My moment of clarity came when the OT proclaimed that the exercises we do with him every day at home will make the biggest difference, over time. “I can throw ideas out to you all day,” he said. Yes, I thought. I’m sure you can. But a million frenetic ideas won’t help as much as three or four good ones. So I figured if we can implement the suggestions he has already made, it may do Jack more good than coming to his office once a week and enduring the word vomit that emits from the OT pretty much constantly.
And here are a few other things we noticed. When the OT talked about the concrete-objective stage in cognitive development, I said, “Oh, from Piaget.” And he looked surprised. He seemed to have the idea that parents are not very smart, and that we have to be convinced to do things correctly. He also said something at one point about “forcing” kids to do things they don’t like. I understand that things like brushing teeth and putting a coat on when it’s cold are often things we have to cajole our kids into doing. But if Jack doesn’t like OT, fears it, talks about it when we’re not there like it’s a danger, that’s not a good thing.

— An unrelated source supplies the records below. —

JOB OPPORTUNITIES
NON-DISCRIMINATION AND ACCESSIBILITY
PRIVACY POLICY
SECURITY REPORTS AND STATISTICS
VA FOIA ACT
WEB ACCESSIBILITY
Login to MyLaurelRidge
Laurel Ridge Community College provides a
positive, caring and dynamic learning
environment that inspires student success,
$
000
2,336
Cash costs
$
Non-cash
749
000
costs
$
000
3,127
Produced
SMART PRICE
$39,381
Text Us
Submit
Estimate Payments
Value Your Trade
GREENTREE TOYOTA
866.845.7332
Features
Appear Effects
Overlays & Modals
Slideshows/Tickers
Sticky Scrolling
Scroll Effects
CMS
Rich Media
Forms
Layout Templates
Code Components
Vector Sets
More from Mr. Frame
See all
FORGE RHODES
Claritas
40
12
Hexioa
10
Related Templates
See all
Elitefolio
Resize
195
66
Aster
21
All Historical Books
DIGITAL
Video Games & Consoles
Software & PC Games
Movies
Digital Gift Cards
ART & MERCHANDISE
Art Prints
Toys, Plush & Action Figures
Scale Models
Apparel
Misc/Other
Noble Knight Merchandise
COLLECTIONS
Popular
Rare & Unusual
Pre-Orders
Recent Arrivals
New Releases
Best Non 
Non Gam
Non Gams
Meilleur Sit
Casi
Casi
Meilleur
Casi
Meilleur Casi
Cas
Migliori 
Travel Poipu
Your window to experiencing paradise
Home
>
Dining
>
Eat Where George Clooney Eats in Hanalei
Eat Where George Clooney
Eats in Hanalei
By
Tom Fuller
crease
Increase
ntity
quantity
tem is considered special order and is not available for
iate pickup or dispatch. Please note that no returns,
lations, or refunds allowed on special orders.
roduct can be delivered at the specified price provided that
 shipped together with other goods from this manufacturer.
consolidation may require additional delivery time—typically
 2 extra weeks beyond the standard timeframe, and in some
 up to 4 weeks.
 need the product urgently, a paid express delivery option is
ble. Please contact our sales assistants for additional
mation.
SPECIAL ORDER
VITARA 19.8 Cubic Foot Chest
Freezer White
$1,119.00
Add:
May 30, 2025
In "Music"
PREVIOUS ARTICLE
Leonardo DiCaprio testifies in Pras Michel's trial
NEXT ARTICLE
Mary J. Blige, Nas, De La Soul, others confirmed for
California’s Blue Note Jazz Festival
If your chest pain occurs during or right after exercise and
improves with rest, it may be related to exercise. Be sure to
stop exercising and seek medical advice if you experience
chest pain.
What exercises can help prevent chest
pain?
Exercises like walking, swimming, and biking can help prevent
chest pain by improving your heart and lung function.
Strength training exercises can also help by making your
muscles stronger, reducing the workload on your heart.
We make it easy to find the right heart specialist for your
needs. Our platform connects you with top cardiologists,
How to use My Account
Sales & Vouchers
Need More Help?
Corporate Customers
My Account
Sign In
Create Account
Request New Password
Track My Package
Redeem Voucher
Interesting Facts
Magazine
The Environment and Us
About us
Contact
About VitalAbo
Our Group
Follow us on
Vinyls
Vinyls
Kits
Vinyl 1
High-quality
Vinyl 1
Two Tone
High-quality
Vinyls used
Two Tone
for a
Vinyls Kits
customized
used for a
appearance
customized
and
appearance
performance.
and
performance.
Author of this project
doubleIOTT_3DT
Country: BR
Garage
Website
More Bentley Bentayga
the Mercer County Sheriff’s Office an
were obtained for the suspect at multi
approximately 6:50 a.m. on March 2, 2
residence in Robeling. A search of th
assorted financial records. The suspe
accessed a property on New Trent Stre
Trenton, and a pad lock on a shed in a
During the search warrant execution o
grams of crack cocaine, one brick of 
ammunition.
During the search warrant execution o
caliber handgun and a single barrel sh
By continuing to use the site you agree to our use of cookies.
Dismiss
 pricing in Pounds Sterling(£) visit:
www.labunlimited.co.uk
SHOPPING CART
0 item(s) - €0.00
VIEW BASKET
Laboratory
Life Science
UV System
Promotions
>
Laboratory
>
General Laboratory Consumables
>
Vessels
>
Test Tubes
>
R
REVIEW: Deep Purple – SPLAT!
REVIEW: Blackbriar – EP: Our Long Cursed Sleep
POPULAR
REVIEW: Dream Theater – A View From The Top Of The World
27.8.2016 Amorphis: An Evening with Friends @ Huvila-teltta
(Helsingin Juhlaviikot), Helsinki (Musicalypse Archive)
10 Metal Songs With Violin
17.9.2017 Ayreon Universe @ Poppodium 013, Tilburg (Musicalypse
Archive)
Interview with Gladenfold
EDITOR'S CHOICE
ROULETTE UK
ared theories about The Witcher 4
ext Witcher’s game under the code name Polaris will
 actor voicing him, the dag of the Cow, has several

We have been on this road long enough, and have worked with enough therapists, that I can get a pretty good sense pretty quickly whether a given relationship is going to work out. The best therapists and teachers for Jack have been those who have not only put him at ease, but have reassured us, as well. Those who have helped us to learn how to help Jack without making us feel like we’re horrible parents and doing it wrong. This guy may have a great reputation, and I’ve heard he’s very effective with a lot of kids. But I don’t think Jack is one of those kids.
And this brings me to my final point. We are seeking help from an OT because he is an expert on autism. But Brian and I are experts on Jack. And if our expertise and experience are not included in the discussion, we need to look elsewhere.
On the flip side, last week, we also toured the school where Jack will attend Kindergarten in the fall, in a full-day autism program. The director there showed us around the school, and the classroom where Jack will spend a lot of time next year. While we were there, one of the kids got upset, and Brian’s hackles went up. “Jack doesn’t do well if he’s pushed too hard,” he told her. “He’ll only get upset and shut down.” The director nodded and said, “We have found that every kid is different. And every kid needs a different approach to help him or her learn effectively.” Another moment of clarity.
Add to that the school’s mascot is the Owl. The one who sees in the dark. And Jack’s current favorite animal in the universe. And a symbol I often associate with my mom. Oh. Things are looking up.